**Data supplied:**

-*-*-

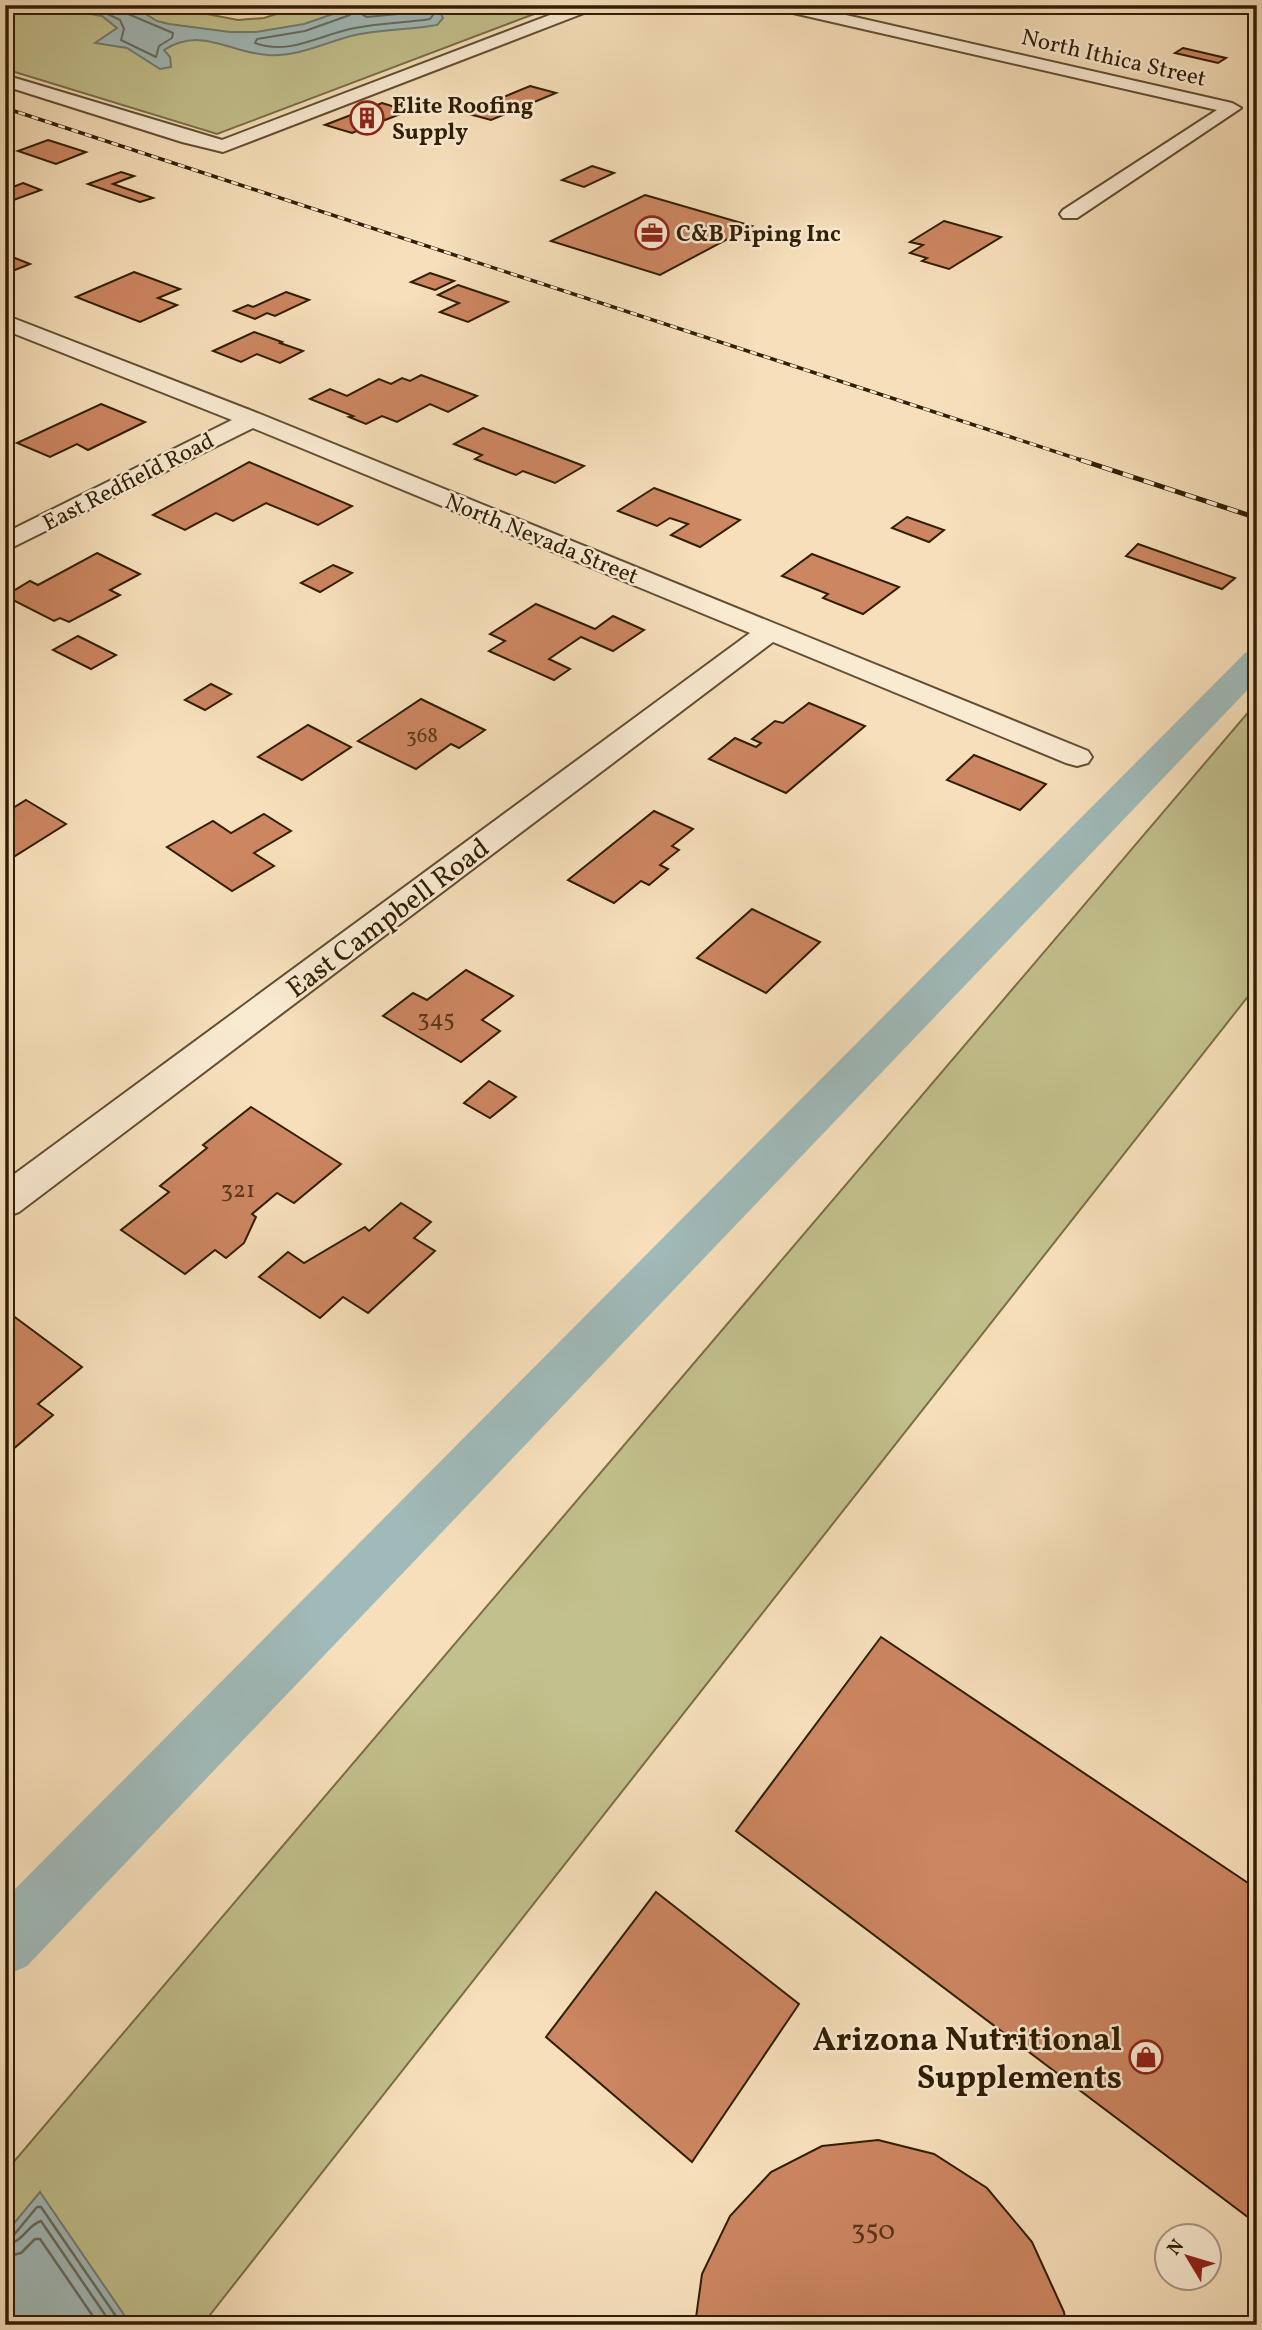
<svg xmlns="http://www.w3.org/2000/svg" width="1262" height="2330" font-family="Vollkorn,serif">
  <style>
    .green { fill: #c2c08c; stroke: #7a6f48; stroke-width: 2 }
    .water { fill: #a0bab9; stroke: #747c71; stroke-width: 2 }
    .lines { fill: none; stroke-linecap: round; stroke-linejoin: round }
    .shore-far1 { stroke: #686c5e; stroke-width: 2 }
    .shore { stroke: #686c5e; stroke-width: 2.5 }
    .canal { fill: #a0bab9; fill-rule: evenodd }
    .building { fill: #cc8661; stroke: #311e04; stroke-width: 2 }
    .minor-casing { stroke: #624e32; stroke-width: 4 }
    .minor { fill: #f9ead2; fill-rule: evenodd }
    .rail-far1-casing { stroke: #311e04; stroke-width: 3.5 }
    .rail-casing { stroke: #311e04; stroke-width: 5 }
    .rail-far1 { stroke: #f9ead2; stroke-width: 2.5; stroke-dasharray: 7; stroke-linecap: butt }
    .rail { stroke: #f9ead2; stroke-width: 3.5; stroke-dasharray: 11; stroke-linecap: butt }
    .labels { text-anchor: middle; stroke-width: 5; stroke-linejoin: round; paint-order: stroke }
    .far-number-label { font-size: 21px; fill: #58381b }
    .far-street-label { font-size: 23px; fill: #311e04; stroke: #f9ead2 }
    .far-poi-label { font-size: 23px; font-weight: bold; fill: #311e04; stroke: #f9ead2; text-anchor: start }
    .number-label { font-size: 24px; fill: #58381b }
    .street-label { font-size: 28px; fill: #311e04; stroke: #f9ead2 }
    .near-number-label { font-size: 28px; fill: #58381b }
    .near-poi-label { font-size: 33px; font-weight: bold; fill: #311e04; stroke: #f9ead2; text-anchor: end }
  </style>
  <rect width="100%" height="100%" fill="#f6dfba"/>
  <filter id="stains"><feTurbulence type="fractalNoise" baseFrequency=".00286" numOctaves="4"/><feColorMatrix values="0 0 0 0 .2 0 0 0 0 .09 0 0 0 0 .02 0 0 0 .5 -.17"/></filter>
  <radialGradient id="worn" r=".72"><stop offset=".6" stop-color="#630" stop-opacity="0"/><stop offset="1" stop-color="#630" stop-opacity=".3"/></radialGradient>
  <g class="green">
    <polygon points="5,5 160,5 238,20 264,18 305,5 558,5 217,134 5,69"/>
    <polygon points="1257,702 1257,985 202,2325 5,2325 5,2172"/>
  </g>
  <g class="water">
    <path d="M58,5H111L141,11L157,21L169,24L230,32H256L304,24L359,5H437L443,18L437,25C409,30 379,29 351,36C324,43 297,57 268,55C230,53 202,26 164,50L170,57L171,67L160,69L127,48L95,43L117,28L102,16L62,9Z"/>
    <polygon points="40,2192 131,2325 5,2325 5,2234"/>
  </g>
  <g class="lines">
    <g class="shore-far1">
      <polyline points="89,5 120,20 124,29 121,40 156,57 159,46 172,38 173,33 128,14 124,5"/>
      <path d="M356,5L350,15L305,31L257,39L255,43C290,56 321,34 355,28C379,23 405,23 430,19L433,15L430,5"/>
      <polyline points="364,5 363,15 367,17 418,12 421,5"/>
    </g>
    <g class="shore">
      <polyline points="5,2238 13,2236 37,2207 41,2207 122,2325"/>
      <path d="M5,2246C26,2240 26,2226 41,2221L112,2325"/>
      <polyline points="5,2257 21,2253 35,2239 40,2239 99,2325"/>
    </g>
    <polygon class="canal" points="1257,650 1257,680 27,1966 5,1976 5,1899 1245,653"/>
  </g>
  <g class="building">
    <polygon points="1183,48 1226,58 1218,63 1175,53"/>
    <polygon points="530,86 556,93 491,120 465,113"/>
    <polygon points="382,103 408,111 352,133 325,125"/>
    <polygon points="48,140 86,152 56,164 18,151"/>
    <polygon points="592,166 614,173 584,187 562,180"/>
    <polygon points="121,172 134,176 113,184 153,198 140,202 88,184"/>
    <polygon points="23,183 41,190 11,201 5,199 5,190"/>
    <polygon points="645,195 752,226 660,275 551,241"/>
    <polygon points="944,221 1001,237 949,269 922,261 927,258 910,253 923,245 910,242"/>
    <polygon points="5,254 30,264 5,274"/>
    <polygon points="134,272 180,289 158,298 177,305 140,322 76,297"/>
    <polygon points="430,273 454,281 435,290 411,282"/>
    <polygon points="458,285 508,302 468,322 440,312 459,303 438,295"/>
    <polygon points="286,292 309,300 275,316 267,313 255,319 234,311 248,305 253,307"/>
    <polygon points="254,332 282,342 280,343 303,351 280,363 257,354 241,362 213,351"/>
    <polygon points="421,375 477,396 448,412 430,404 397,422 382,416 366,424 349,417 353,416 310,399 330,389 347,396 379,379 391,384 402,378 410,381"/>
    <polygon points="101,404 145,422 88,450 77,444 50,457 17,443"/>
    <polygon points="483,428 584,466 555,483 523,471 516,475 475,459 482,455 454,444"/>
    <polygon points="249,462 352,506 318,525 266,503 233,521 216,513 185,530 153,515"/>
    <polygon points="654,488 740,520 700,547 671,535 688,524 670,518 657,526 618,511"/>
    <polygon points="907,517 944,530 929,542 892,528"/>
    <polygon points="1138,544 1235,578 1222,589 1126,556"/>
    <polygon points="97,553 140,574 110,590 120,595 69,622 60,618 54,621 5,596 30,581 38,585"/>
    <polygon points="812,554 899,587 863,614 823,598 828,594 782,576"/>
    <polygon points="333,565 352,573 320,592 301,583"/>
    <polygon points="536,604 595,629 613,616 644,630 613,651 581,637 549,659 570,669 554,680 489,651 505,641 490,634"/>
    <polygon points="78,636 116,655 91,669 53,650"/>
    <polygon points="211,684 231,694 205,710 185,700"/>
    <polygon points="421,699 485,730 459,748 451,744 416,769 358,741"/>
    <polygon points="809,703 865,726 786,793 709,759 735,738 756,747 761,743 752,739 775,721 783,723"/>
    <polygon points="308,725 351,747 302,780 258,757"/>
    <polygon points="974,755 1046,784 1020,810 947,780"/>
    <polygon points="26,800 66,824 15,856 5,850 5,813"/>
    <polygon points="654,811 693,829 672,846 679,850 660,865 668,869 649,885 641,881 614,903 568,880"/>
    <polygon points="264,814 291,831 254,853 274,866 232,891 167,847 213,821 231,833"/>
    <polygon points="752,909 820,942 766,993 697,958"/>
    <polygon points="466,970 513,996 482,1020 500,1031 461,1062 383,1016 413,993 427,1000"/>
    <polygon points="489,1081 516,1097 490,1118 464,1103"/>
    <polygon points="251,1107 341,1164 294,1203 277,1193 252,1214 256,1217 244,1243 226,1258 215,1250 185,1274 121,1230 169,1192 160,1186 207,1148 203,1145"/>
    <polygon points="401,1203 431,1222 414,1238 435,1251 368,1313 343,1297 320,1318 259,1277 288,1252 304,1263 365,1227 369,1231"/>
    <polygon points="8,1312 82,1367 38,1404 53,1415 5,1456 5,1315"/>
    <polygon points="881,1637 1257,1889 1257,2224 736,1831"/>
    <polygon points="656,1892 799,2004 692,2162 546,2037"/>
    <polygon points="878,2140 934,2154 987,2188 1032,2242 1064,2312 1066,2325 695,2325 702,2274 730,2216 771,2172 822,2146"/>
  </g>
  <g class="lines">
    <defs>
      <g id="minor">
        <polygon points="576,5 599,5 597,8 223,152 182,142 5,86 5,75 222,140"/>
        <polygon points="772,5 802,5 1232,103 1241,108 1077,218 1063,218 1060,214 1063,210 1217,110 780,10"/>
        <polygon points="5,315 260,414 1088,751 1092,757 1088,763 1077,766 1066,763 773,642 19,1212 5,1217 5,1181 750,633 253,428 5,551 5,533 232,420 5,330"/>
      </g>
    </defs>
    <use href="#minor" class="minor-casing"/>
    <use href="#minor" class="minor"/>
    <defs>
      <polyline id="rail-far1" points="5,108 1087,462"/>
      <polyline id="rail" points="1081,460 1257,518"/>
    </defs>
    <use href="#rail-far1" class="rail-far1-casing"/>
    <use href="#rail" class="rail-casing"/>
    <use href="#rail-far1" class="rail-far1"/>
    <use href="#rail" class="rail"/>
  </g>
  <defs>
    <symbol id="building-ring" viewBox="-11 -11 22 22"><circle r="9.5" fill="#f9ead2" stroke="#8f2418" stroke-width="1.5"/><path d="M-4-6H4V6H1V3H-1V6H-4ZM-2.5-4.3h1.7v1.8h-1.7ZM.8-4.3h1.7v1.8H.8ZM-2.5-1h1.7V.8h-1.7ZM.8-1h1.7V.8H.8Z" fill="#8f2418"/></symbol>
    <symbol id="office-ring" viewBox="-11 -11 22 22"><circle r="9.5" fill="#f9ead2" stroke="#8f2418" stroke-width="1.5"/><path d="M-6-3h4V-5.5h4V-3h4V5H-6ZM-1-4.5V-3h2v-1.5ZM-6 0V1H6V0Z" fill="#8f2418"/></symbol>
    <symbol id="shop-ring" viewBox="-11 -11 22 22"><circle r="9.5" fill="#f9ead2" stroke="#8f2418" stroke-width="1.5"/><path d="M-5-2.5h2.3a2.7 3.5 0 0 1 5.4 0H5L5.5 6h-11ZM-1.5-2.5h3a1.5 2.3 0 0 0-3 0Z" fill="#8f2418"/></symbol>
  </defs>
  <g fill-rule="evenodd">
    <use href="#building-ring" x="348" y="99" width="38" height="38"/>
    <use href="#office-ring" x="633" y="214" width="38" height="38"/>
    <use href="#shop-ring" x="1127" y="2038" width="38" height="38"/>
  </g>
  <g class="labels">
    <g class="far-number-label">
      <text x="422" y="742">368</text>
    </g>
    <g class="far-street-label">
      <text transform="translate(1114 57) rotate(13)" y="8">North Ithica Street</text>
      <text transform="translate(128 481) rotate(-27)" y="8">East Redfield Road</text>
      <text transform="translate(542 538) rotate(22)" y="8">North Nevada Street</text>
    </g>
    <g class="far-poi-label">
      <text x="392" y="113">Elite Roofing<tspan x="392" dy="26">Supply</tspan></text>
      <text x="676" y="241">C&amp;B Piping Inc</text>
    </g>
    <g class="number-label">
      <text x="436" y="1026">345</text>
      <text x="238" y="1197">321</text>
    </g>
    <g class="street-label">
      <text transform="translate(387 917) rotate(-37)" y="10">East Campbell Road</text>
    </g>
    <g class="near-number-label">
      <text x="873" y="2239">350</text>
    </g>
    <g class="near-poi-label">
      <text x="1122" y="2050">Arizona Nutritional<tspan x="1122" dy="38">Supplements</tspan></text>
    </g>
  </g>
  <rect width="1262" height="2330" fill="none" stroke="#f6dfba" stroke-width="28"/>
  <rect x="7" y="7" width="1248" height="2316" fill="none" stroke="#311e04" stroke-width="3.5"/>
  <rect x="14" y="14" width="1234" height="2302" fill="none" stroke="#311e04" stroke-width="2"/>
  <g transform="translate(1188 2257) rotate(308)"><circle r="33" fill="#f9ead2" stroke="#a99880" stroke-width="2"/>
  <path d="M0-5L12 26L0 18L-12 26Z" fill="#8f2418"/>
  <text y="-10" font-size="19" font-weight="bold" text-anchor="middle" fill="#311e04">N</text>
  </g>
  <rect width="100%" height="100%" filter="url(#stains)"/>
  <rect width="100%" height="100%" fill="url(#worn)"/>
</svg>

-*-*-

**What is expected:**
The number of lines in this listing that hold "shore" is the only answer required.

**Solution for this exercise:**
4